PLFs of existing gas plants have been badly battered; from > 60% in FY10 and FY11, the PLFs have gone down to the mid-20s. This, the analysts say, has largely happened on the back of declining KG D6 gas volumes where gas production has fallen from 56 mmscmd in FY11 to 13 mmscmd currently.
There are 1,086 MW of existing gas-based power plants operated by state-owned and private players such as ONGC Tripura Power and Neepco, which has prompted analysts to say that companies with stranded assets such as Lanco, Reliance Power and Torrent Power will remain under the cloud of lower gas supplies for a longer period.
As such, gas supply is skewed across the country, with some states getting more gas and some, pretty less. States which have a gas source or a pipeline infrastructurelike Gujarat, Maharashtra, UP, Andhra Pradeshhave gained from higher availability of gas whereas states such as Punjab, Haryana, Jharkhand, Uttarakhand, Karnataka, Kerala, Bihar, Chhattishgarh, have not been able to utilise the benefits of gas due to lower gas availability and inadequate pipeline infrastructure. Of the stranded projects, about 900 MW are in the states which do not have ready access to the natural resource.
The shortage in natural gas supply has hampered the capacity addition and performance of the existing plants. Allocation of domestic gas to the power sector will remain constrained due to competing demand pressures from the fertiliser and petrochemical sectors, says a 2013 report by the Petroleum and Natural Gas Regulatory Board.
While supply is limited, demand is only growing. The PNGRB report says natural gas demand is set to grow significantly at a CAGR of 6.8% from 242.6 mmscmd in 2012-13 to 746 mmscmd in 2029-30. Gas-based power projects will account for 36% to 47% of this demand.
The supply of natural gas is likely to increase in the future with the help of increase in domestic gas production and imported LNG, the board said. It had shrugged off the possibility of exploring natural gas opportunities through non-conventional sources such as shale gas due to lack of data on possible opportunities, regulatory policy and inadequate domestic infrastructure.
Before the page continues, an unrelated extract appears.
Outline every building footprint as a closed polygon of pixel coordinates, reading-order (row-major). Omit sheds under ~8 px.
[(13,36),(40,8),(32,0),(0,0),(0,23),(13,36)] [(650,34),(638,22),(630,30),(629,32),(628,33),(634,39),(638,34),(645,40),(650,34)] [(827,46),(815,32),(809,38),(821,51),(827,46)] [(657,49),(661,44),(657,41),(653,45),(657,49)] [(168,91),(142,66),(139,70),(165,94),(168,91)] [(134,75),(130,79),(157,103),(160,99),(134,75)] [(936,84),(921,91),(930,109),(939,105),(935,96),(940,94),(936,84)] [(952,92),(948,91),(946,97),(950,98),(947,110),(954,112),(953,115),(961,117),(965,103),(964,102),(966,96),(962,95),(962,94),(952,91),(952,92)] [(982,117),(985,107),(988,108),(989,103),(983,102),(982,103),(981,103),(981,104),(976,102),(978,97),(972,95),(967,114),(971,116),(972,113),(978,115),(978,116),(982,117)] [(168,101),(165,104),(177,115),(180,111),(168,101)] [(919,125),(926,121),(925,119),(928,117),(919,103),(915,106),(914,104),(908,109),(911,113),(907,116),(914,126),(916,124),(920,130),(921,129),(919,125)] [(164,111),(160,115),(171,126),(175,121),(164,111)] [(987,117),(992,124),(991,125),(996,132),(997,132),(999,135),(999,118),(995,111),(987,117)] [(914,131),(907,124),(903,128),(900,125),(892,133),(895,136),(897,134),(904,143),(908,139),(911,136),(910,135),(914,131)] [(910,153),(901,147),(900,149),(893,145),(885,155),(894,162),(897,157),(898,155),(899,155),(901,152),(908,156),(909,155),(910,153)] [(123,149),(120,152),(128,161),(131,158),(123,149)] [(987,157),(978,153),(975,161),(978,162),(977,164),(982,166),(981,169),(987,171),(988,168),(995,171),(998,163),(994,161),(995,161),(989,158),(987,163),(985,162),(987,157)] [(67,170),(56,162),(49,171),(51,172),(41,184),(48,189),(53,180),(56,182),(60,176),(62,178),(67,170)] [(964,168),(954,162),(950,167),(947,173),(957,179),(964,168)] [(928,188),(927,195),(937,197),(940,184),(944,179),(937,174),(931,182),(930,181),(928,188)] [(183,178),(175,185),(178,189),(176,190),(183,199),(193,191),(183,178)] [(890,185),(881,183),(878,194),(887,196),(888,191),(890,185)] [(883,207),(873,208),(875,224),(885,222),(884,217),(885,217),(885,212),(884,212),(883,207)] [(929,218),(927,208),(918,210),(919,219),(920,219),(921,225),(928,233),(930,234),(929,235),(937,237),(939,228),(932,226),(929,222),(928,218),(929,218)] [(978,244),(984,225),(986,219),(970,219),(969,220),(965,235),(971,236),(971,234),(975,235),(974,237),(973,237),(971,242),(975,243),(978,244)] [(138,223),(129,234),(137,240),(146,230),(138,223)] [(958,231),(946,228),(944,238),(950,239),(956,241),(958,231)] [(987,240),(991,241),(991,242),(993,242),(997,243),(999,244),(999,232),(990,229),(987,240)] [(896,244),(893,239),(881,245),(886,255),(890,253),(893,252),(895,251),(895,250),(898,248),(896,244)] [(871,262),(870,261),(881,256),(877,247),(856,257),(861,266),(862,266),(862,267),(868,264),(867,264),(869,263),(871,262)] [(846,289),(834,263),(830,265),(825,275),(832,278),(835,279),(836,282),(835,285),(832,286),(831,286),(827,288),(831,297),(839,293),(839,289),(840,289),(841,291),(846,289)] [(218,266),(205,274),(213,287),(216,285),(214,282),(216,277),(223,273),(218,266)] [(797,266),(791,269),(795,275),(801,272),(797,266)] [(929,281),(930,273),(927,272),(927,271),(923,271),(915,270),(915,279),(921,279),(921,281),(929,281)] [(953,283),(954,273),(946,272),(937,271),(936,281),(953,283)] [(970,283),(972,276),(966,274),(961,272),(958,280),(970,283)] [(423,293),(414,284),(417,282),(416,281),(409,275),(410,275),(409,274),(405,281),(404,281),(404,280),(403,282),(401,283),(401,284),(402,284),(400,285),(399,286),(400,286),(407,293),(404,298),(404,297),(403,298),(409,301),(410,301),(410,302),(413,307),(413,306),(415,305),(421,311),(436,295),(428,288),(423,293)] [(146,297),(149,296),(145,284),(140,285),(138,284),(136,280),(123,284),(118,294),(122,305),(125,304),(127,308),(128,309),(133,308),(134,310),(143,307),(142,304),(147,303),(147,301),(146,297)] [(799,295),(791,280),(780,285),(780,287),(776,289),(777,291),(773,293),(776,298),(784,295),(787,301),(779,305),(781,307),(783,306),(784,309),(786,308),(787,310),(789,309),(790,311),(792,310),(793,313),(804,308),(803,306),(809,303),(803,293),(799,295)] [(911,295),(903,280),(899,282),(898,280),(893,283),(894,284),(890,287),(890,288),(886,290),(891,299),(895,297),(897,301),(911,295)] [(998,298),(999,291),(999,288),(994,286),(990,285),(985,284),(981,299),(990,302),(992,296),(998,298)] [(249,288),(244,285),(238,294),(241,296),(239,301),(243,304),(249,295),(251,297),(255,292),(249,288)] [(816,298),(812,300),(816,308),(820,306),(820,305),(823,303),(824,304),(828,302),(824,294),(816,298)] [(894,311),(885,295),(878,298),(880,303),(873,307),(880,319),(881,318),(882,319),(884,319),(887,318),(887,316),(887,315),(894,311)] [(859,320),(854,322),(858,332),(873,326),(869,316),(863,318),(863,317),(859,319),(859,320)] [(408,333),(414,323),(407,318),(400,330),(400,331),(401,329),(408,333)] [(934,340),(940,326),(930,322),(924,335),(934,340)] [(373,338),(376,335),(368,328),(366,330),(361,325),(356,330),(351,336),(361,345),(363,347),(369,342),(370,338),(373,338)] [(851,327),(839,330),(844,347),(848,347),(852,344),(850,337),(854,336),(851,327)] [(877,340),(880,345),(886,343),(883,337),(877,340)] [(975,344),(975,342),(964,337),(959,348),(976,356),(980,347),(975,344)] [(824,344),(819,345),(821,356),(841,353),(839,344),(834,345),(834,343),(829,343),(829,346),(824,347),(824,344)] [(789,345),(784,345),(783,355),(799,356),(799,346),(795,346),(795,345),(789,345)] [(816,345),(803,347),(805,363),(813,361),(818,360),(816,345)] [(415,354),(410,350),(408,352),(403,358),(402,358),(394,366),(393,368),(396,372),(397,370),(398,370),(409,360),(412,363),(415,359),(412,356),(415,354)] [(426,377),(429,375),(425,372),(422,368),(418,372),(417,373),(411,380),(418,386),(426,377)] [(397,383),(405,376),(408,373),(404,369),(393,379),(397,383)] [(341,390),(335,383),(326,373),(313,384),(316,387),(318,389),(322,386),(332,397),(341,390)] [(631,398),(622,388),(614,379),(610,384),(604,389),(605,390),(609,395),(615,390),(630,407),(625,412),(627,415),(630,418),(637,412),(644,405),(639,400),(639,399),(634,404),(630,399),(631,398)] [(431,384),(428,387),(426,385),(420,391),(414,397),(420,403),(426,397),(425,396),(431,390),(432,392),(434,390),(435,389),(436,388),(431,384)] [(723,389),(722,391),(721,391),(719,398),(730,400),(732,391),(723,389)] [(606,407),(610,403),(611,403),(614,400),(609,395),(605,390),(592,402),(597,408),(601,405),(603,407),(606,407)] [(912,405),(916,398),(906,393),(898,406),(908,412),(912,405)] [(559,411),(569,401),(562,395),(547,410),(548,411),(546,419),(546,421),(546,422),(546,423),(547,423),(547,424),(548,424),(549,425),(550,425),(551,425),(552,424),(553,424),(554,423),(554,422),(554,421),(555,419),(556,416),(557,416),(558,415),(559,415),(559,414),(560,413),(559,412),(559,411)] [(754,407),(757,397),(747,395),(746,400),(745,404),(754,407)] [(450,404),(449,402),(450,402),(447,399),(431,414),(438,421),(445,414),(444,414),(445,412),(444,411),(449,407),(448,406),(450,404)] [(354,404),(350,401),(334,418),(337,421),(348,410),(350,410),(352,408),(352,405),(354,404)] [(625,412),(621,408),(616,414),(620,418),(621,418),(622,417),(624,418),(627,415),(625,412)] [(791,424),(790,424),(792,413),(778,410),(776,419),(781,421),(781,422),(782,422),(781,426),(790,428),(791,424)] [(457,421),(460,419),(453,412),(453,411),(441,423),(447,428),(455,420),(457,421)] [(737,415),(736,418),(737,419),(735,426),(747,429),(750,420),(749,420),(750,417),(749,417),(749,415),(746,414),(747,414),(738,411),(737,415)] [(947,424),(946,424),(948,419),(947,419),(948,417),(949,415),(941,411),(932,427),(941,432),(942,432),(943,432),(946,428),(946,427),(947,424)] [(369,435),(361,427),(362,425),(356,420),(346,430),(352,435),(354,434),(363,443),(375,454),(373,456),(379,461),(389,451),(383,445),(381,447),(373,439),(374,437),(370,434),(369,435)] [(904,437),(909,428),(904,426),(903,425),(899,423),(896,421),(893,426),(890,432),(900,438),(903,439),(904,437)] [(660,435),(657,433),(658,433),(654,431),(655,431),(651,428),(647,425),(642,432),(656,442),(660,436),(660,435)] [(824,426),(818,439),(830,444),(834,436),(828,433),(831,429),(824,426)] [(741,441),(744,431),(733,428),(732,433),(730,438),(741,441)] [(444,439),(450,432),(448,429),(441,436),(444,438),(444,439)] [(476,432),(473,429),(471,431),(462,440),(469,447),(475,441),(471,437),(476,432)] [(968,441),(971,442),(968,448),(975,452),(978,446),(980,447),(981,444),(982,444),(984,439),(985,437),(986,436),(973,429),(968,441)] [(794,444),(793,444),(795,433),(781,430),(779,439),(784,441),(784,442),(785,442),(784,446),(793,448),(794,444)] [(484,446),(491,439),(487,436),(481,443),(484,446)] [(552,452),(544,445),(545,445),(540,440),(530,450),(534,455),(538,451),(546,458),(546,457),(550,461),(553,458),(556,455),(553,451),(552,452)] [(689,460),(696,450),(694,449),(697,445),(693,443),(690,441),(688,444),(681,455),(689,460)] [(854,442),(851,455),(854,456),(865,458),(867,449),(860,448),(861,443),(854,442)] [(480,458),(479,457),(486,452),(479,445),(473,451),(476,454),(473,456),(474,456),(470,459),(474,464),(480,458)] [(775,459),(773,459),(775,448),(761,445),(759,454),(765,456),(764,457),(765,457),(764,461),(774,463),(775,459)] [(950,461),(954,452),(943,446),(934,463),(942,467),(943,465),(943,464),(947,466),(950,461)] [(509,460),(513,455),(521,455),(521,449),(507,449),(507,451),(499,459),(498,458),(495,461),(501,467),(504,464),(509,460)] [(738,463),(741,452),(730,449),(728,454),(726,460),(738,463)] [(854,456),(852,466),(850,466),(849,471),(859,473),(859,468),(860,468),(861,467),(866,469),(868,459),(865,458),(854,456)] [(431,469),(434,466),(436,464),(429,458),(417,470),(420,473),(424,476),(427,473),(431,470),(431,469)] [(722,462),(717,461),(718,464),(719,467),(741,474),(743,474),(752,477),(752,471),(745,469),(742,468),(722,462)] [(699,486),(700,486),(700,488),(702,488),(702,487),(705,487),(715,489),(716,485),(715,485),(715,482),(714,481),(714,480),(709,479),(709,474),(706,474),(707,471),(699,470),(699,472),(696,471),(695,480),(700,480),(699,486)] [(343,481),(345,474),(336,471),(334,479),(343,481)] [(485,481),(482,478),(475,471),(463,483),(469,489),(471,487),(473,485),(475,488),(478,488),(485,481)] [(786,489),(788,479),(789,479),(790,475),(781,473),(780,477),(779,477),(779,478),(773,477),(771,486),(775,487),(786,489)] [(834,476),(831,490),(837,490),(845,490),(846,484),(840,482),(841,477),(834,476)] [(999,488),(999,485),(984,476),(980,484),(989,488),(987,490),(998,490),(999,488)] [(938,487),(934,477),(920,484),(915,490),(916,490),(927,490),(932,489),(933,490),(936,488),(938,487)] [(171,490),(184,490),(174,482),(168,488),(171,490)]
The ministry of petroleum and natural gas expects supply of natural gas to grow at a CAGR of 7.2% between 2012 and 2030, reaching 400 mmscmd by 2021-22 and 474 mmscmd by 2029-30. Still, the demand-supply gap would be about 272 mmscmd by 2029-30.
As project gets stranded for want of gas, Morgan Stanley analysts suggest blending RLNG could be a possible solution, however, its high cost is a key deterrent. While domestic gas supplies were priced at $4.2 per million metric British thermal units, landed RLNG is available at $15/mmbtu (spot prices can be even higher). If power plants were to blend domestic and RLNG in an equal proportion, power tariffs are likely to be in the range of R5-5.5/unit which is unpalatable for state electricity boards, they said.
With the demand for gas-based power generation highly price-sensitive, the PNGRB had said that the power sectors ability to absorb higher priced
RLNG will likely need assistance from power sector reforms. But the reforms, happening in fits and starts, is off little help to the stranded projects.